A statement cache is owned by a physical connection. After being executed, a prepared statement is placed in the statement cache and remains there until the connection is closed.
Caching all of the prepared statements that an application uses might appear to offer increased performance. However, this approach may come at a cost of database memory if you implement statement caching with connection pooling. In this case, each pooled connection has its own statement cache that may contain all of the prepared statements that are used by the application. All of these pooled prepared statements are also maintained in the database’s memory.
Using Commands Multiple Times
Choosing whether to use the Command.Prepare method can have a significant positive (or negative) effect on query execution performance. The Command.Prepare method tells the underlying data provider to optimize for multiple executions of statements that use parameter markers.
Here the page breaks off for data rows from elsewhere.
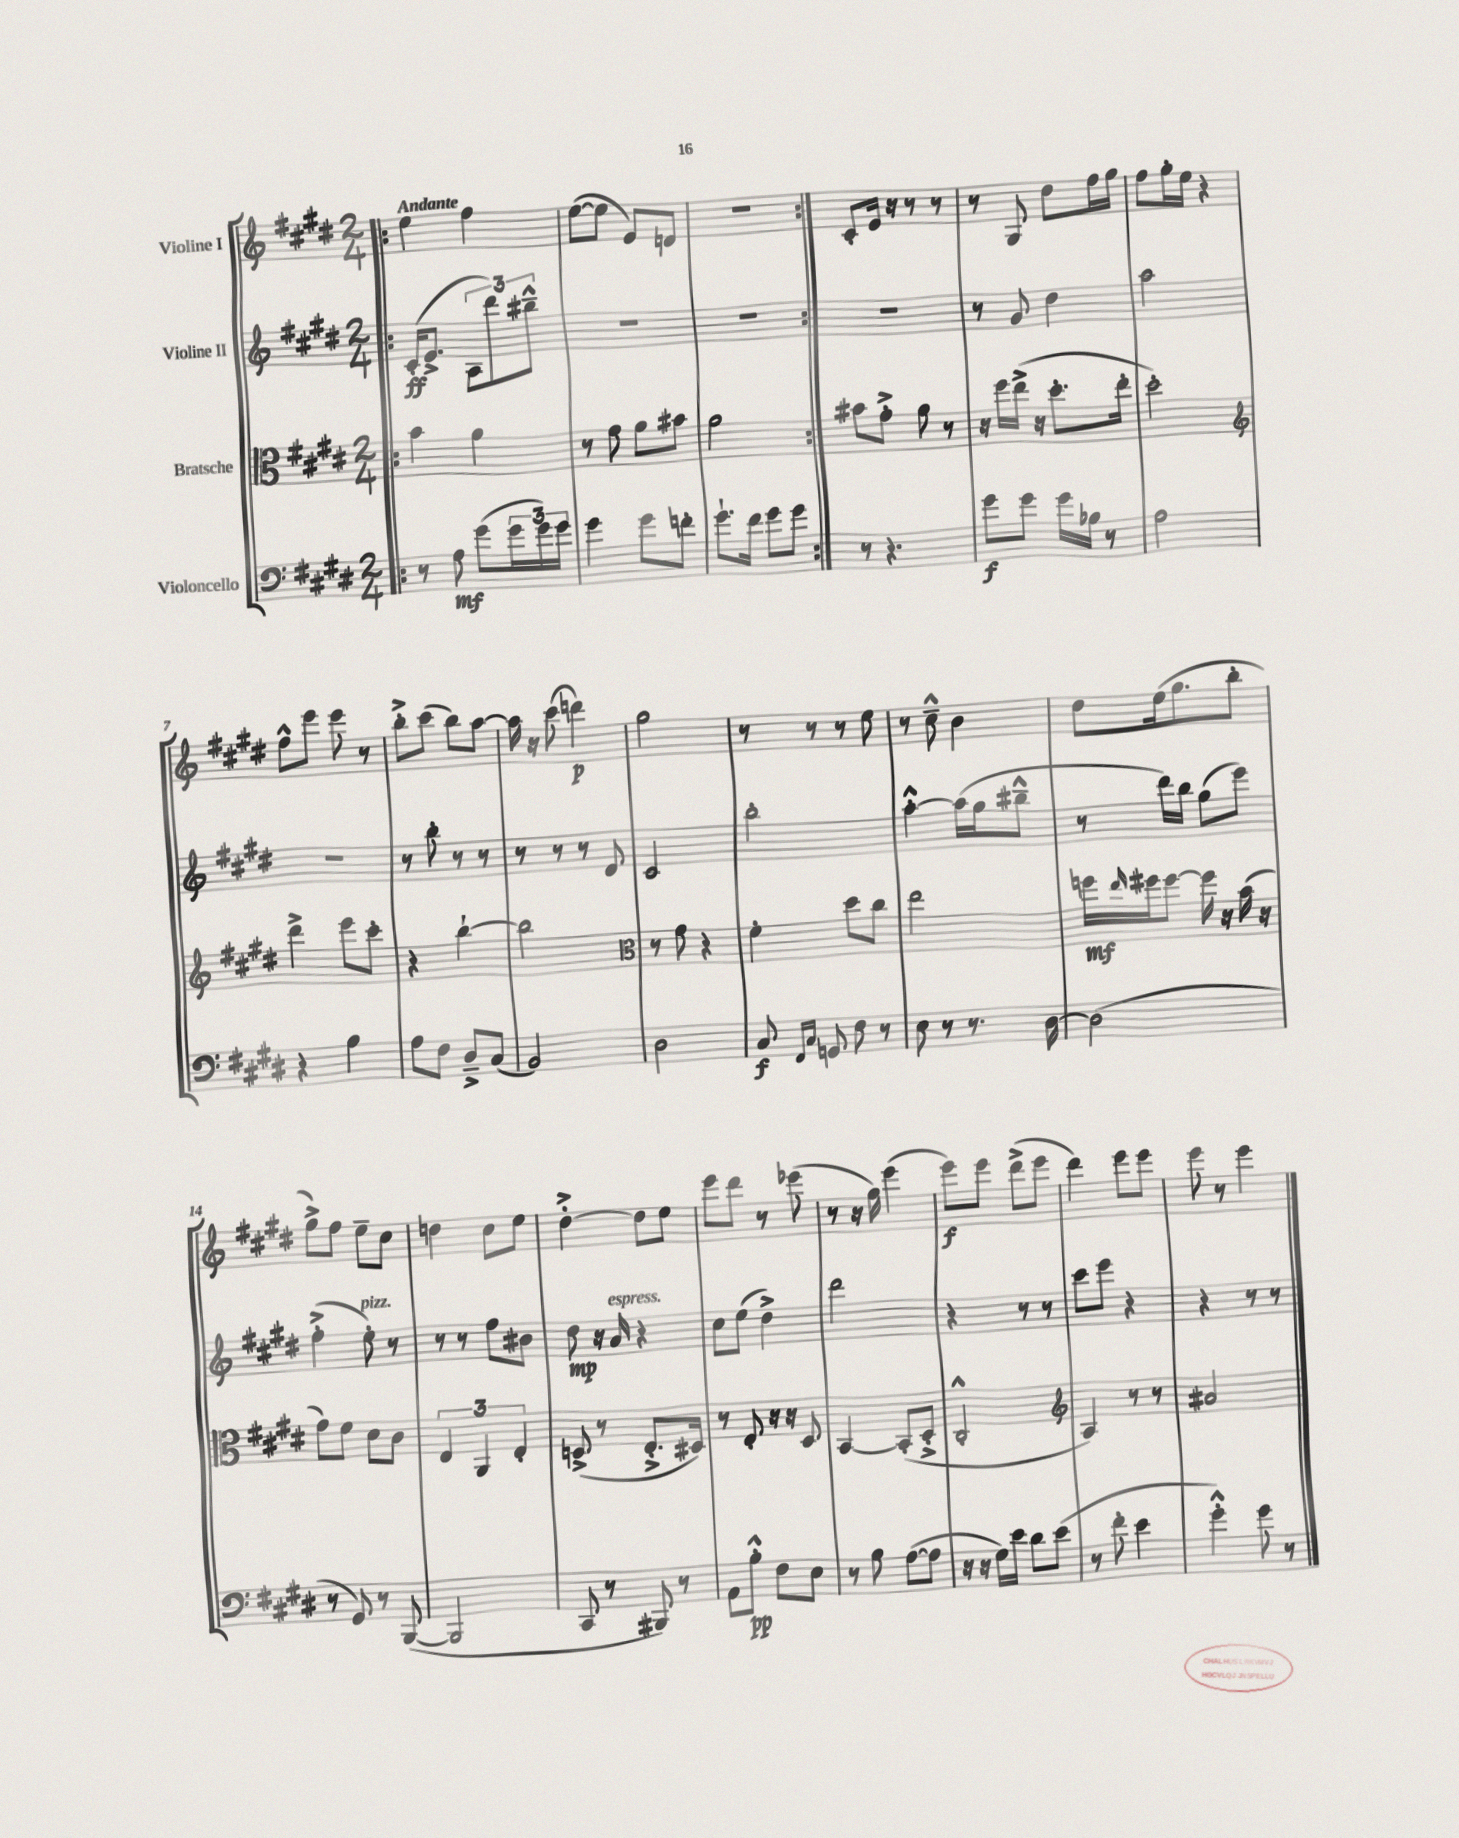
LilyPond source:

<<
\new StaffGroup <<
\new Staff = "s0" \with { instrumentName = "Violine I" } {
    \clef treble \key e \major \numericTimeSignature \time 2/4 \tempo "Andante"
    \repeat volta 2 { \bar ".|:" e''4 fis''4 |
    e''8~( e''8 e'8) d'8 |
    r2 | }
    cis'8-. e'16 r16 r8 r8 |
    r8 gis8 dis''8 fis''16 gis''16 |
    fis''8 gis''16-. e''16 r4 |
    fis''8-^ e'''8 e'''8 r8 |
    b''8-.-> cis'''8( b''8) a''8~ |
    a''16 r16 cis'''8( d'''4\p) |
    gis''2 |
    r8 r8 r8 e''8 |
    r8 cis''8---^ b'4 |
    dis''8 e''16( gis''8. b''8-. |
    gis''8->) fis''8 e''8-- cis''8 |
    d''4 cis''8 e''8 |
    dis''4~-.-> dis''8 e''8 |
    e'''8 dis'''8 r8 ees'''8( |
    r8 r16 gis''16) e'''4( |
    e'''8\f) e'''8 dis'''8->( e'''8 |
    dis'''4) e'''8 e'''8 |
    e'''8 r8 e'''4 \bar "|." |
}
\new Staff = "s1" \with { instrumentName = "Violine II" } {
    \clef treble \key e \major \numericTimeSignature \time 2/4
    \repeat volta 2 { \bar ".|:" cis'16-.\ff( e'8.-> \tuplet 3/2 { a8 dis'''8) bis''8---^ } |
    R2 |
    R2 | }
    R2 |
    r8 gis'8 dis''4 |
    a''2 |
    r2 |
    r8 b''8-. r8 r8 |
    r8 r8 r8 dis'8 |
    cis'2 |
    b''2-. |
    a''4~-.-^ a''16( gis''16 bis''8---^ |
    r8 dis'''16) b''16 gis''8( e'''8) |
    fis''4-.->( e''8-.^\markup { \italic "pizz." }) r8 |
    r8 r8 fis''8 bis'8 |
    dis''8\mp r16 a'16^\markup { \italic "espress." } r4 |
    cis''8 e''8( dis''4->) |
    dis'''2 |
    r4 r8 r8 |
    cis'''8 e'''8 r4 |
    r4 r8 r8 \bar "|." |
}
\new Staff = "s2" \with { instrumentName = "Bratsche" } {
    \clef alto \key e \major \numericTimeSignature \time 2/4
    \repeat volta 2 { \bar ".|:" b'4 a'4 |
    r8 gis'8 a'8 bis'8 |
    a'2 | }
    bis'8 gis'8-.-> a'8 r8 |
    r16 fis''16 e''16->( r16 dis''8.-. e''16-. |
    dis''2-.) |
    \clef treble dis'''4-> e'''8 cis'''8-. |
    r4 b''4~-! |
    b''2 |
    \clef alto r8 gis'8 r4 |
    fis'4-. dis''8 cis''8 |
    e''2 |
    f''16\mf \grace { e''16 } fis''16 fis''8~ fis''16 r16 b'16( r16 |
    gis'8) fis'8 dis'8 cis'8 |
    \tuplet 3/2 { e4 a,4 e4-. } |
    d8->( r8 e8.-.-> dis16) |
    r8 e8-. r16 r16 dis8 |
    b,4~ b,8-.( dis8-.-> |
    cis2-.-^ |
    \clef treble a4) r8 r8 |
    ais'2 \bar "|." |
}
\new Staff = "s3" \with { instrumentName = "Violoncello" } {
    \clef bass \key e \major \numericTimeSignature \time 2/4
    \repeat volta 2 { \bar ".|:" r8 a8\mf gis'8( \tuplet 3/2 { gis'16 gis'16) gis'16 } |
    gis'4 gis'8 f'8-. |
    gis'8.-! fis'16 gis'8 gis'8 | }
    r8 r4. |
    gis'8\f gis'8 gis'16 bes16 r8 |
    a2 |
    r4 b4 |
    a8 fis8 dis8---> cis8( |
    b,2) |
    dis2 |
    cis8\f \grace { fis,16 cis16 } g,8 fis8 r8 |
    e8 r8 r8. dis16~ |
    dis2( |
    r8 gis,8) r8 b,,8~( |
    b,,2 |
    cis,8 r8 bis,,8) r8 |
    a,8 b8-.-^\pp fis8 e8 |
    r8 b8 a8~( a8 |
    r16 r16 gis16) e'16 dis'8 e'8( |
    r8 fis'8-. e'4 |
    gis'4-.-^) gis'8 r8 \bar "|." |
}
>>
>>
Note that it is possible to Prepare any command regardless of which execution method is used (ExecuteReader, ExecuteNonQuery, or ExecuteScalar).
Consider the case where an ADO.NET data provider implements Command.Prepare by creating a stored procedure on the server that contains the prepared statement. Creating stored procedures involves substantial overhead, but the statement can be executed multiple times. Although creating stored procedures is performance-expensive, execution of that statement is minimized because the query is parsed and optimization paths are stored at create procedure time. Applications that execute the same statement multiples times can benefit greatly from calling Command.Prepare and then executing that command multiple times.
However, using Command.Prepare for a statement that is executed only once results in unnecessary overhead. Furthermore, applications that use Command.Prepare for large single execution query batches exhibit poor performance. Similarly, applications that either always use Command.Prepare or never use Command.Prepare do not perform as well as those that use a logical combination of prepared and unprepared statements.
Using Native Managed Providers
Bridges into unmanaged code, that is, code outside the .NET environment, adversely affect performance. Calling unmanaged code from managed code causes the data provider to be significantly slower than data providers that are completely managed code. Why take that kind of performance hit?
If you use a bridge, your code will be written for this bridge. Later, when a database-specific ADO.NET data provider becomes available, the code must be rewritten; you will have to rewrite object names, schema information, error handling, and parameters. You'll save valuable time and resources by coding to managed data providers instead of coding to the bridges.
Updating Data
This section provides general guidelines to help you to optimize system performance when updating data in databases.
Using the Disconnected DataSet
Keep result sets small. The full result set must be retrieved from the server before the DataSet is populated. The full result set is stored in memory on the client.
Synchronizing Changes Back to the Data Source
You must build the logic into the PsqlDataAdapter for synchronizing the changes back to the data source using the primary key, as shown in the following example:
string updateSQL As String = "UPDATE emp SET sal = ?, job = ?" +
" = WHERE empno = ?";